• **PASSAGE TO READ**:
-----
Member of Parliament for Berkshire
- In office 1734–1739 Serving with Winchcomb Packer
- Preceded by: Sir John Stonhouse, 3rd Baronet Winchcomb Packer
- Succeeded by: Peniston Powney Winchcomb Packer

Personal details
- Born: William Eyre 4 June 1677
- Died: 30 June 1739 (aged 62)
- Political party: Tory
- Spouse(s): Eleanor Wrottesley ​ ​(m. 1706; died 1717)​ Susanna Newton ​ ​(after 1717)​
- Relations: Sir John Gell, 2nd Baronet (grandfather) Philip Eyre Gell (nephew) John Gell (nephew) Sir Philip Gell, 3rd Baronet (uncle)
- Children: 4
- Parent(s): William Eyre Catherine Gell

= William Archer (British politician) =

English lawyer and Tory politician

William Archer (né Eyre) (4 June 1677 – 30 June 1739), of Coopersale, in Theydon Garnon, Essex, and Welford Park, Berkshire, was an English lawyer and Tory politician who sat in the House of Commons from 1734 to 1739.

==Early life==
Archer was born William Eyre on 4 June 1677. He was the second, but first surviving, son of William Eyre of Holme Hall and Highlow Hall, Derbyshire, and Catherine Gell, daughter of politician Sir John Gell, 2nd Baronet. As his uncle Sir Philip Gell, 3rd Baronet died in 1719 without any children, the Gell family estate passed to William's brother, John Eyre, who assumed the surname Gell. After his brother's death in 1739, the lands of Hopton Hall were inherited by John's eldest son, and Archer's nephew, Philip Eyre Gell, who was High Sheriff of Derbyshire. (Note: Through his brother John Eyre-Gell, he was uncle to Admiral John Gell and Philip Eyre Gell, who inherited the Gell family fortune, and was the father of both Philip Gell, MP for Malmesbury and Penryn, and the renowned antiquarian Sir William Gell.)

==Career==
He entered Gray's Inn in 1696 and was called to the bar in 1705. He became a bencher in 1724.

Archer was returned as Tory Member of Parliament for Berkshire at a by-election on 6 February 1734 after the death of Sir John Stonhouse, 3rd Baronet in 1733. He was returned unopposed a few months later at the 1734 British general election. He voted against the address on the Spanish Convention of 1739. Archer died in office in 1739.

==Personal life==
Archer was extremely wealthy. In addition to his own family's wealth, in 1706, he inherited the estates of Sir John Archer at Coopersale, Essex and Welford Park, Berkshire, on condition that he marry Archer's niece, Eleanor Wrottesley, daughter of Sir Walter Wrottesley, 3rd Baronet and assume the name Archer. They married, but had no children before Eleanora died on 2 May 1717.
-----
(Stored records)
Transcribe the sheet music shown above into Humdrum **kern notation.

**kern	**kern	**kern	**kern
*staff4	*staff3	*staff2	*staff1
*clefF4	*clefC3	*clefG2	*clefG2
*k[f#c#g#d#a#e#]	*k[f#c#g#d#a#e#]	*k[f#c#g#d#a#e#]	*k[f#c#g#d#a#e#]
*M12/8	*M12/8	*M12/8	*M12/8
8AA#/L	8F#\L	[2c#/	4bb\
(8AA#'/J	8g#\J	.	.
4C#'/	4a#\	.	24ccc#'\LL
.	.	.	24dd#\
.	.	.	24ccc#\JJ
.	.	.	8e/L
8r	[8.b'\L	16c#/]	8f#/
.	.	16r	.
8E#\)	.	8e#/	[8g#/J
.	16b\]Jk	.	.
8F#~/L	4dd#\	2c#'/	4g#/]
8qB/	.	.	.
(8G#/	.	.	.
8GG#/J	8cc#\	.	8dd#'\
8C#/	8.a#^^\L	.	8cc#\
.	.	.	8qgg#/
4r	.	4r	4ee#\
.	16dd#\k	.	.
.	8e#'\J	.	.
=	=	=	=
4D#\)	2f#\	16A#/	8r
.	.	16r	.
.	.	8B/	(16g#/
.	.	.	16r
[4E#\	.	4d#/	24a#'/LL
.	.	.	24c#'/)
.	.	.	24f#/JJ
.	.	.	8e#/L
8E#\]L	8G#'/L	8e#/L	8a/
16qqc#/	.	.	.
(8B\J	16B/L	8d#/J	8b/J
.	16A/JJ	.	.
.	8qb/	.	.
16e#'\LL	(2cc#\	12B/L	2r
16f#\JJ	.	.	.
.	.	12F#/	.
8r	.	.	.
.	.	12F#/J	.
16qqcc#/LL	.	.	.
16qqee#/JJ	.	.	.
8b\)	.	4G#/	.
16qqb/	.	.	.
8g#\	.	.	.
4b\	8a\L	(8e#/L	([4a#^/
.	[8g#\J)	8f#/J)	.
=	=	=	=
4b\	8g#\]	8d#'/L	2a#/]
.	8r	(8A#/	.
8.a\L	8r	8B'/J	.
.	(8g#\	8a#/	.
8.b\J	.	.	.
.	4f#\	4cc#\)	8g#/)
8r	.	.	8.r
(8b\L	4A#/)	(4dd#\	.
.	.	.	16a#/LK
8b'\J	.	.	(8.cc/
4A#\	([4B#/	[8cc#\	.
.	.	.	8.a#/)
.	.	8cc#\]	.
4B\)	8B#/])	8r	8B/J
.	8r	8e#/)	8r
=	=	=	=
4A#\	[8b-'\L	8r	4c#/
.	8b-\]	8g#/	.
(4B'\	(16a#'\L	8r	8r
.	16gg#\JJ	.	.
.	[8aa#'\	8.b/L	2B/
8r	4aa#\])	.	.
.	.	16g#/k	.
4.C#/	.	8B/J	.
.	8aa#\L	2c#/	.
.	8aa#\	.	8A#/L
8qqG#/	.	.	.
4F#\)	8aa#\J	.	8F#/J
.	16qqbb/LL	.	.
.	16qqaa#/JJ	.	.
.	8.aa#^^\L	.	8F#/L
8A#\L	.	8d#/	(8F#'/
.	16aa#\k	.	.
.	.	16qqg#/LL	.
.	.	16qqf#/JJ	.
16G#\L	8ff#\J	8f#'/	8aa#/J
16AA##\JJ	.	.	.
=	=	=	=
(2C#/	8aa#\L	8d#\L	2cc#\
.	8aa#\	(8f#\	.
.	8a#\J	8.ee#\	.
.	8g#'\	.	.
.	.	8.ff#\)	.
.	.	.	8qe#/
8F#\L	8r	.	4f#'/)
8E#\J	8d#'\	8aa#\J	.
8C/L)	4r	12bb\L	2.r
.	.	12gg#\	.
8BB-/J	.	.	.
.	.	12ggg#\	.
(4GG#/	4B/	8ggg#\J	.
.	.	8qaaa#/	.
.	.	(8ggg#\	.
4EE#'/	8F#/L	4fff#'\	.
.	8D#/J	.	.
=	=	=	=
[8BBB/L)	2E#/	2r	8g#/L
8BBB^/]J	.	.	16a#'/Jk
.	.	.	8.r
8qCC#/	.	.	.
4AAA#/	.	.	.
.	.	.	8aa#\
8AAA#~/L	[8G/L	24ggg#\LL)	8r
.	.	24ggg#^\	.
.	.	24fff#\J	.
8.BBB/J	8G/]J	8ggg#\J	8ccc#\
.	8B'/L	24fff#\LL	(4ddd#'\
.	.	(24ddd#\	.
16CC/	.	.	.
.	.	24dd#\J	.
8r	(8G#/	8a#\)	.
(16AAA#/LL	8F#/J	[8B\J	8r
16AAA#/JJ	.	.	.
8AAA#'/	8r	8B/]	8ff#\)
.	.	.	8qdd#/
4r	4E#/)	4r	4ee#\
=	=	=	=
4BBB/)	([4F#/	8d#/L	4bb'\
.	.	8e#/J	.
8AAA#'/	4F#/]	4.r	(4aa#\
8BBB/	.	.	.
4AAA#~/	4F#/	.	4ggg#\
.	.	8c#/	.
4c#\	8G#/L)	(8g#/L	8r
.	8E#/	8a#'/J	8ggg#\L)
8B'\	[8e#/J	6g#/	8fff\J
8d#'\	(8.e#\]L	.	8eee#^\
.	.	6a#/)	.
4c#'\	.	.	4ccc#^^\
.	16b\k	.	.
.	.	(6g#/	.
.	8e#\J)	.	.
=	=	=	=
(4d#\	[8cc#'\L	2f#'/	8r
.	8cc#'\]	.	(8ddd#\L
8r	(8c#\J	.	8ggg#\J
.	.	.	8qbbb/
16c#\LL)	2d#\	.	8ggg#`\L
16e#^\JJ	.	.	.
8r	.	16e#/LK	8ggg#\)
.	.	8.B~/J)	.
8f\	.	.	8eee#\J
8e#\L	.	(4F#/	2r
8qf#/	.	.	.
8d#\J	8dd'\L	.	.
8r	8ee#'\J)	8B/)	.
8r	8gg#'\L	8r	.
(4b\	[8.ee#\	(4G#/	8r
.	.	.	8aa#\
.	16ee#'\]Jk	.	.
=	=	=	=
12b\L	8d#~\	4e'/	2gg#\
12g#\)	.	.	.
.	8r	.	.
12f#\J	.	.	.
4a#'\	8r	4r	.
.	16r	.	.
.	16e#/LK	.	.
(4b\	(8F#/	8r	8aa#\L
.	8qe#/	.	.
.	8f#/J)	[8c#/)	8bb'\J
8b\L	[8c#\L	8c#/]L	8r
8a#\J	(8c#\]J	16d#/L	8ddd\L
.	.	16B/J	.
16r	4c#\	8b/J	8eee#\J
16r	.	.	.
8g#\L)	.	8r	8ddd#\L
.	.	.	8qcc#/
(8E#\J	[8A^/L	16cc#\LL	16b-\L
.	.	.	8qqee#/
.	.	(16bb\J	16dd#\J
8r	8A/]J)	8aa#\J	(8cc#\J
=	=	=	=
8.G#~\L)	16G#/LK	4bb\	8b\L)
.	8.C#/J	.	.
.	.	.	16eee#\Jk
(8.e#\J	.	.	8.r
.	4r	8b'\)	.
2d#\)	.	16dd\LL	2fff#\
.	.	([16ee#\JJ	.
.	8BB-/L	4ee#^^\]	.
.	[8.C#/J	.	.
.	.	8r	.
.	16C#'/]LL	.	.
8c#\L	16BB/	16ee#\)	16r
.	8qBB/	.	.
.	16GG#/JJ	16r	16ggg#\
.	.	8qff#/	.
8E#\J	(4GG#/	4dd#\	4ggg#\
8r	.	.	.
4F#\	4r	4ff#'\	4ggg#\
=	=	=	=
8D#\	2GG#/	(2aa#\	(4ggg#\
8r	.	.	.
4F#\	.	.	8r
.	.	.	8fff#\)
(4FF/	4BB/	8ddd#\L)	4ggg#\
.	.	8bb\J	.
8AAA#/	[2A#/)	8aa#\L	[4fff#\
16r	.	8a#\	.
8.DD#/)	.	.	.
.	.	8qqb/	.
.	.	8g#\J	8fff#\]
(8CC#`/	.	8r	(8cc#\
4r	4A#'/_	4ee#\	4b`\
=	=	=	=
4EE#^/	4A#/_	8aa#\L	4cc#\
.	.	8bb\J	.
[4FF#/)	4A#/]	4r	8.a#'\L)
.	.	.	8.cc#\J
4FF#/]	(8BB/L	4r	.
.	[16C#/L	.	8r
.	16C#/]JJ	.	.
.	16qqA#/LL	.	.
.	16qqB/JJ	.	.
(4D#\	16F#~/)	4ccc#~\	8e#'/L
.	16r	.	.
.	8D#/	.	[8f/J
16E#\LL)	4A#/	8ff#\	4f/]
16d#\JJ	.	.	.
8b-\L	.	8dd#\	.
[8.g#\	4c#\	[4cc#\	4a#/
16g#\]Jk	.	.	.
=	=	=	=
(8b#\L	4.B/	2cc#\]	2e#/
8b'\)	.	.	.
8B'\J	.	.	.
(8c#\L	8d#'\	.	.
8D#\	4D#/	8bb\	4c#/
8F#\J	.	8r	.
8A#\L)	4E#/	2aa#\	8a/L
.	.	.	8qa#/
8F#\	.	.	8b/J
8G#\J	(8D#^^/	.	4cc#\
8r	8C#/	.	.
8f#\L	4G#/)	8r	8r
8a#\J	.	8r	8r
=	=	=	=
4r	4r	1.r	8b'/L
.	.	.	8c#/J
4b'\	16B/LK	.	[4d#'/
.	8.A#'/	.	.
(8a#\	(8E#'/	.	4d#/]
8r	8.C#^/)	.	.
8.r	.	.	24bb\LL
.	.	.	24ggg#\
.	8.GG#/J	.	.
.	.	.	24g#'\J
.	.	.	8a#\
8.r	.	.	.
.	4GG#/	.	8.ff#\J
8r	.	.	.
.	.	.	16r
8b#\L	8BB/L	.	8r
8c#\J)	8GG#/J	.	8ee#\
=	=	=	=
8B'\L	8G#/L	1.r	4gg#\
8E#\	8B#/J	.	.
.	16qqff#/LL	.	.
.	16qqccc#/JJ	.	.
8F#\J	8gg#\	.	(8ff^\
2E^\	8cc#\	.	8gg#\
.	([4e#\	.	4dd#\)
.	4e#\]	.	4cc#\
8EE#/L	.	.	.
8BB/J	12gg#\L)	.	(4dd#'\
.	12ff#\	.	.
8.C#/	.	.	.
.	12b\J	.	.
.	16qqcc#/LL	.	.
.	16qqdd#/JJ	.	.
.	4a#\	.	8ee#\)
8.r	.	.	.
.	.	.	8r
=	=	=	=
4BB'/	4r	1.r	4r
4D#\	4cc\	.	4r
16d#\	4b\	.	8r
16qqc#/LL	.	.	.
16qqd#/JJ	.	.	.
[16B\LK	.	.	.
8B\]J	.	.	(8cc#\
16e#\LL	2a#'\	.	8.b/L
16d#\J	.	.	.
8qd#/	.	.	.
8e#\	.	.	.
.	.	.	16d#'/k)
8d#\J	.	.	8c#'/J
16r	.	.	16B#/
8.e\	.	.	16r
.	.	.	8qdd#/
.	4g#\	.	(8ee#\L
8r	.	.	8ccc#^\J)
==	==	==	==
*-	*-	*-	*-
-----
• **WHAT THE EXERCISE ASKS**:
Answer these questions using the article on William Archer above.
1. What surname did he have at birth?
2. In what year was he called to the bar?
3. Which estate in Essex did he inherit in 1706?

• **ANSWER TO THIS PROBLEM**:
1. Eyre
2. 1705
3. Coopersale